FASTA: Reference sequences

FASTA file: Content format

In a FASTA file, each sequence record comprises two parts:

  • A header that contains the name of the sequence.

  • A body that contains the sequence.

See FASTA format for more information.

FASTA header lines

Every header line must start with the character >. The name of the sequence must follow this character, on the same line. Optionally, metadata may follow the name of the sequence after a break by non-alphanumeric characters such as whitespace or |.

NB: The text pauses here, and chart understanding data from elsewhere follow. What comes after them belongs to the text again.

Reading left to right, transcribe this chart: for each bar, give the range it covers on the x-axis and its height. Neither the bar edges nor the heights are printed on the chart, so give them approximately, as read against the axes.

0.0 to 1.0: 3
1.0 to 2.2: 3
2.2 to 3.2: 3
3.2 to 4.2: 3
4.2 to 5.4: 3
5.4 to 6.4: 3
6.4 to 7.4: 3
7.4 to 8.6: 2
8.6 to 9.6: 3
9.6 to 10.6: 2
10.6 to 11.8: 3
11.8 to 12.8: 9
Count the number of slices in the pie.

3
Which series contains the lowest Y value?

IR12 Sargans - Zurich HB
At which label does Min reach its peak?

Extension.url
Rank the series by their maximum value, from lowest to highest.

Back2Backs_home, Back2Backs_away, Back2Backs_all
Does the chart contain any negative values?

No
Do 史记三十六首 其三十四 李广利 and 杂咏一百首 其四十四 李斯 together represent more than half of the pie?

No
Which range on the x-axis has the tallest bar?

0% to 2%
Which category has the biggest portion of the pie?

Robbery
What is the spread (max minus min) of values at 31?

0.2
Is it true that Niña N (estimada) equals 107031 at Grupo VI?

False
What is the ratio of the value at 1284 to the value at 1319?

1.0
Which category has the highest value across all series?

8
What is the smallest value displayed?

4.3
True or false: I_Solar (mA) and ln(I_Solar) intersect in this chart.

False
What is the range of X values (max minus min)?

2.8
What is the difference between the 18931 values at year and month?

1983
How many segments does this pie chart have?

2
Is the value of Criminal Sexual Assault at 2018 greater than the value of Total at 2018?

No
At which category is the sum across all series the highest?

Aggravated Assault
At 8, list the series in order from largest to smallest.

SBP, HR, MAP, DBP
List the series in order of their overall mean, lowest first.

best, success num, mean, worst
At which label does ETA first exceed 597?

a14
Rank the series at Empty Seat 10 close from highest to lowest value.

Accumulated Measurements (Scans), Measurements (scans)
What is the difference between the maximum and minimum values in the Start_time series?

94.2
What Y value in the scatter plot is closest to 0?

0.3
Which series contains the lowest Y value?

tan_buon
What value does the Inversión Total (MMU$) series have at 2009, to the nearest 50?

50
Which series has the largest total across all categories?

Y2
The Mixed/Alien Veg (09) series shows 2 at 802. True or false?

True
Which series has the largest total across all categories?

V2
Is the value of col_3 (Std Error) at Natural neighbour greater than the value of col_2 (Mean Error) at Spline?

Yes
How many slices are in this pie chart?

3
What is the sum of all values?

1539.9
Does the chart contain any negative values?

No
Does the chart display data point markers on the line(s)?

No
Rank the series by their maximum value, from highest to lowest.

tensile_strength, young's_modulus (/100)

SEISMIC-RNA requires that header lines contain no metadata – i.e. that all characters after the initial > are part of the sequence name. This restriction exists because the name of each reference sequence is incorporated into file paths, and SEISMIC-RNA restricts the characters allowed in file paths to avoid any potential problems caused by special characters and whitespace in paths. If SEISMIC-RNA were to simply ignore characters after the first non-path character in the header of a FASTA, then the names would not necessarily match those produced by other tools such as Bowtie 2 that read the FASTA files directly; and these inconsistencies in names could cause errors. Thus, to ensure consistent names, SEISMIC-RNA will raise errors if a FASTA file has any illegal characters in its header lines.

FASTA body lines

The remaining lines in each record encode the sequence. SEISMIC-RNA can parse sequences that obey the following rules:

  • Alphabet: A, C, G, and N are valid characters for DNA and RNA; T and U are also valid for DNA and RNA, respectively. Lowercase equivalents are also valid but will be cast to uppercase. All other characters (including whitespace) are illegal.

  • Sequence lengths: Arbitrary lengths are supported, from zero to the maximum number of nucleotides that will fit in your system’s memory.

  • Line lengths: Arbitrary lengths are supported, up to the line length limit imposed by your system.

  • Blank lines: Blank lines (i.e. containing only a newline character) are simply ignored, but lines containing other whitespace characters are illegal.

FASTA file: Path format

FASTA file extensions

SEISMIC-RNA accepts the following extensions for FASTA files:

  • .fa (default)

  • .fna

  • .fasta

FASTA path parsing

The name of an input FASTA file of all reference sequences is used for the following purposes:

  • Determining if a Bowtie 2 index exists for the FASTA file.

  • Building a Bowtie 2 index for the FASTA file.

  • Linking a CRAM file to its reference sequence.

FASTA file: Uses

FASTA as input file

Reference sequences for these commands must be input as FASTA files:

  • seismic wf

  • seismic align

  • seismic relate

  • seismic fold

FASTA as output file

  • The align command outputs a file in FASTA format alongside each file in CRAM format (with option --cram).

FASTA as temporary file

  • The align command writes a temporary FASTA file with a single reference sequence for each demultiplexed FASTQ file, which is used to build an index for Bowtie 2.

  • The fold command writes a temporary FASTA file, which is used by the program Fold.